=== Begin Enclosure ===
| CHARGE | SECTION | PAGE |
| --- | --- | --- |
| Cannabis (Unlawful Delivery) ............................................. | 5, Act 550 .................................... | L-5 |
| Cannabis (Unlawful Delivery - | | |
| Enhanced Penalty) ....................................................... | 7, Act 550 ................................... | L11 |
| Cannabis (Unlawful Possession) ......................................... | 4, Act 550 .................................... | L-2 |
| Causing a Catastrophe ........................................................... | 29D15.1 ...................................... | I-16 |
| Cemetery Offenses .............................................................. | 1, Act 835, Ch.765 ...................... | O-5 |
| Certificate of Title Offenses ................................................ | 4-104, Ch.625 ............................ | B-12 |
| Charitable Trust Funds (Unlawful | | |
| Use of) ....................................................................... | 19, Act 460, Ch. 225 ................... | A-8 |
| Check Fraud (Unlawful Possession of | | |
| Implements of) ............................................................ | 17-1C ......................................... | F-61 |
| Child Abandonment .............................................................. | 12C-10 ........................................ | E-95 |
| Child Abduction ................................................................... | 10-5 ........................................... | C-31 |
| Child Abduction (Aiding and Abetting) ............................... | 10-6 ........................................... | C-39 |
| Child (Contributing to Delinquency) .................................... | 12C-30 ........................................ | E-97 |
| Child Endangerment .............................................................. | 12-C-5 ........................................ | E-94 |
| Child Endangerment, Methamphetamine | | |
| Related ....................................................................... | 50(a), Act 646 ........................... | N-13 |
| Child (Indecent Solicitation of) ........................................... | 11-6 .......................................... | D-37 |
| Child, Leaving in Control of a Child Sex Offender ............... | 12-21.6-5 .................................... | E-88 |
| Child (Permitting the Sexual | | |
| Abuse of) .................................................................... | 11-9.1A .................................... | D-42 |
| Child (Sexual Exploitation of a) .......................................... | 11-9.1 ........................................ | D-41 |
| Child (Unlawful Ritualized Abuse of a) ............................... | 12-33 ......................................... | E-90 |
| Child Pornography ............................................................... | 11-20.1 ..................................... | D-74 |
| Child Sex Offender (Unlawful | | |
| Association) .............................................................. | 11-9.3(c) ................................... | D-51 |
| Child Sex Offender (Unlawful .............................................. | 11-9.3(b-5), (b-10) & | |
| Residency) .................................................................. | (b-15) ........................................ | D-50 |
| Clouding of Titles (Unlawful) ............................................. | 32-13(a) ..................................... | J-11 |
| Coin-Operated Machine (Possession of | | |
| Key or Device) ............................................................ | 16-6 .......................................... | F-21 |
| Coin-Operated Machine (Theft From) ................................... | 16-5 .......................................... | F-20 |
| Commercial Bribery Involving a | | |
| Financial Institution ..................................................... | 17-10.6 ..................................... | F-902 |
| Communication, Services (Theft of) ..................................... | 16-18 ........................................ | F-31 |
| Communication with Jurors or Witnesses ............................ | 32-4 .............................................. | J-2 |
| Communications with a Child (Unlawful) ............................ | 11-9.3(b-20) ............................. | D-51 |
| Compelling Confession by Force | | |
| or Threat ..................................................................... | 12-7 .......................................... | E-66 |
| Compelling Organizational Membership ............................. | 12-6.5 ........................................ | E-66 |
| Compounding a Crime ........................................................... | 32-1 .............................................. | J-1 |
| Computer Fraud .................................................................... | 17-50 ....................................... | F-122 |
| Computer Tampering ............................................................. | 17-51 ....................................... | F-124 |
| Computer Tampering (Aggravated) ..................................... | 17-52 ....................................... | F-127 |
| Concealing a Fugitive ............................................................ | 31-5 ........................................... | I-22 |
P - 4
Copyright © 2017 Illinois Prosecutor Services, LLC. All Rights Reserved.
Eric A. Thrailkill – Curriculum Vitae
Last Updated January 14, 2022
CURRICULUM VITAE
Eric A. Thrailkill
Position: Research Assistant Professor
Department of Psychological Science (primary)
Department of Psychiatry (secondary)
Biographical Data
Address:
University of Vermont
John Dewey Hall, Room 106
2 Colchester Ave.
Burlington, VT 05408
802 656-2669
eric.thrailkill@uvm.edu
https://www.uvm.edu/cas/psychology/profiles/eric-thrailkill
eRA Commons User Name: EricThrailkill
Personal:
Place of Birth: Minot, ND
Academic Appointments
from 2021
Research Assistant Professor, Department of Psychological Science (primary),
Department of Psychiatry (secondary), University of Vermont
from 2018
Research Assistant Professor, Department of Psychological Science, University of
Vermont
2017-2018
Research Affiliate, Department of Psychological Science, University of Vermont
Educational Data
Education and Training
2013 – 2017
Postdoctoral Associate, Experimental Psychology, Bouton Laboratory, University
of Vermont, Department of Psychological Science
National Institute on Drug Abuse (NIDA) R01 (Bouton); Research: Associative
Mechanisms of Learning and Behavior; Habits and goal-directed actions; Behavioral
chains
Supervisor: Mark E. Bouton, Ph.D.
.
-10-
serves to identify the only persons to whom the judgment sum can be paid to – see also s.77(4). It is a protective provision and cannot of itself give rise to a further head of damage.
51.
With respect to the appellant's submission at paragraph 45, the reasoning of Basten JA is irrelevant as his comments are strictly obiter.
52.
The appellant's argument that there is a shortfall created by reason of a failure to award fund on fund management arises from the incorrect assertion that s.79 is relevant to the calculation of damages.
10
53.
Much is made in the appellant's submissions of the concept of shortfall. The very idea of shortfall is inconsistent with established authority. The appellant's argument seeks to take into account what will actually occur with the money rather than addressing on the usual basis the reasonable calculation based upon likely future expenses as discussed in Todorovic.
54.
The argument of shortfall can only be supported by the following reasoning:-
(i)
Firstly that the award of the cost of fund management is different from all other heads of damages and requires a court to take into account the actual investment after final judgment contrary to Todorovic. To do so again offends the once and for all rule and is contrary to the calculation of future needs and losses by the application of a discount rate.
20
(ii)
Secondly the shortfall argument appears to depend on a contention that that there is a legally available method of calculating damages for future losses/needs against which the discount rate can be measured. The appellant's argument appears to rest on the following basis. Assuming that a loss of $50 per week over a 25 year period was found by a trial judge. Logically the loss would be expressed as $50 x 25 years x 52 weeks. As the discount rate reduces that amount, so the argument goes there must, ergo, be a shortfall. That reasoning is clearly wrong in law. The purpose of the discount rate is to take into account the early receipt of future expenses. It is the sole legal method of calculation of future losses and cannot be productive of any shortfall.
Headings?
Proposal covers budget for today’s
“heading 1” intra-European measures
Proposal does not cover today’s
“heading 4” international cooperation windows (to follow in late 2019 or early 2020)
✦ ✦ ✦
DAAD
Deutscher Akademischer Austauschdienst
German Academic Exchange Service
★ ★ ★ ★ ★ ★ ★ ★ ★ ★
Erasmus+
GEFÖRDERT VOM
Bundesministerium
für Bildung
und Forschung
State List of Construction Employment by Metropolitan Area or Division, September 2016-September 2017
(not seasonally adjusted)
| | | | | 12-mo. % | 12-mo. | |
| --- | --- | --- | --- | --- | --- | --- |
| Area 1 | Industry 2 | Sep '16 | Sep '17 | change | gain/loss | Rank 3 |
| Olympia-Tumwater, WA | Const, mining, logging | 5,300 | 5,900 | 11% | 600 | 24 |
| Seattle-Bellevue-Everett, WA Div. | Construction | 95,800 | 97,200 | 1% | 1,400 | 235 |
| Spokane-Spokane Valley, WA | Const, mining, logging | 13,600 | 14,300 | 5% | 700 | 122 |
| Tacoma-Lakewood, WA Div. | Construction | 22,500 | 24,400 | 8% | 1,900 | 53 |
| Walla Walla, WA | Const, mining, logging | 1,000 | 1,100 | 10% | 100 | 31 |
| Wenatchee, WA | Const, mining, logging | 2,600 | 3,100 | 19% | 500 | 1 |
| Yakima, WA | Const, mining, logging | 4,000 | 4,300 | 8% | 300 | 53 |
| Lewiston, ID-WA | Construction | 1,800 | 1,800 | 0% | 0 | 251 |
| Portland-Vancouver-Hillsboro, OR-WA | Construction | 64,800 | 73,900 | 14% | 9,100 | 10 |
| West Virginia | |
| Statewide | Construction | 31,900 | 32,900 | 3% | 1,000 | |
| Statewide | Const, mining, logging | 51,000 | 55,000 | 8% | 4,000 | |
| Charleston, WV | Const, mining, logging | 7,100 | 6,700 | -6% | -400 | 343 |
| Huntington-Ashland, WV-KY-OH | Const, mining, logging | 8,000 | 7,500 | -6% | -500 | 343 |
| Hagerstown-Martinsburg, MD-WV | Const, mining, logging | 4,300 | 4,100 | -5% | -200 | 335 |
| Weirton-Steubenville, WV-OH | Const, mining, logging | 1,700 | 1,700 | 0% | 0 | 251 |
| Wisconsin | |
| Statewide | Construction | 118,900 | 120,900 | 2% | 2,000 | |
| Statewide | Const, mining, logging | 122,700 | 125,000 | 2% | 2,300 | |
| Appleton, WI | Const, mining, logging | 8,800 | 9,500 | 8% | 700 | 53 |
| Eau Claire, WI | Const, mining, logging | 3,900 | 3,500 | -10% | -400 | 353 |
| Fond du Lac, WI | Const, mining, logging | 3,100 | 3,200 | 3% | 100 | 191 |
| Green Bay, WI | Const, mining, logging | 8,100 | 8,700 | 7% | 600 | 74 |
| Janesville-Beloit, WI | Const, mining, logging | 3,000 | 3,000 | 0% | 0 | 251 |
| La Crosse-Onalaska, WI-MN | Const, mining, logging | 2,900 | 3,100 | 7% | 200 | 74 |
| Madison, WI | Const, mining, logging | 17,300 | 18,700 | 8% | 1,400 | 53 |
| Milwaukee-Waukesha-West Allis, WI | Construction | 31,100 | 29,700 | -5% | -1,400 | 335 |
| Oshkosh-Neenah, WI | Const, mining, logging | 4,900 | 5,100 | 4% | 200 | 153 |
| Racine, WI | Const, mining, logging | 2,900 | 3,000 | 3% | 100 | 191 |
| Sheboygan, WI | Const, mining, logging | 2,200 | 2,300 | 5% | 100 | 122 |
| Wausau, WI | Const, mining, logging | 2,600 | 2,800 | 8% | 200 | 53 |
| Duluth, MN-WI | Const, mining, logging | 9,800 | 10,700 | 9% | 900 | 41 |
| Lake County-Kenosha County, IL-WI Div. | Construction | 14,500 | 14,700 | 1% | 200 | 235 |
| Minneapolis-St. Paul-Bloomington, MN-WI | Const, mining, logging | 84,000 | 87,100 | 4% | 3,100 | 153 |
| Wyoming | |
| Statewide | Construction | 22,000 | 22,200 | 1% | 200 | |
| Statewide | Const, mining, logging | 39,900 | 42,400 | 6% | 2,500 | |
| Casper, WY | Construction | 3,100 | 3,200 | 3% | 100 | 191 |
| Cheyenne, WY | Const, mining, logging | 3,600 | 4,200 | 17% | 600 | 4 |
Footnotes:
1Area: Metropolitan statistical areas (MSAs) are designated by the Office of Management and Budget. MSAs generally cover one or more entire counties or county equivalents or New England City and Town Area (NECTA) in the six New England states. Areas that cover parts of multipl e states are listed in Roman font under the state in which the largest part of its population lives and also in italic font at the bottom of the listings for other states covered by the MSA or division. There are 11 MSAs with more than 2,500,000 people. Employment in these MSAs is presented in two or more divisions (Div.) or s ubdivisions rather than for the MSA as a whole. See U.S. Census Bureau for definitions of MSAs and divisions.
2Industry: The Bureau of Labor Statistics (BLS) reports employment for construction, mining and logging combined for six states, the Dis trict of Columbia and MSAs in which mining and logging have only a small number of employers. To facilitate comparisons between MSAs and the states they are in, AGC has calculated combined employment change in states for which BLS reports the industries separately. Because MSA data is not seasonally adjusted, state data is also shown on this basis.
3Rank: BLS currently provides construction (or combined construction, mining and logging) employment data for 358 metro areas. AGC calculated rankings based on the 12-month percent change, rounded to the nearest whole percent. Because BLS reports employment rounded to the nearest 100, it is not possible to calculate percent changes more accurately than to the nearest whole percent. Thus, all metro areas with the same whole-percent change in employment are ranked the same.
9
=== End Enclosure ===
* Work item
Each line from the top of the material above through the line with "Delivery - | | |" must be echoed exactly, and no other line.

* Expected output
| CHARGE | SECTION | PAGE |
| --- | --- | --- |
| Cannabis (Unlawful Delivery) ............................................. | 5, Act 550 .................................... | L-5 |
| Cannabis (Unlawful Delivery - | | |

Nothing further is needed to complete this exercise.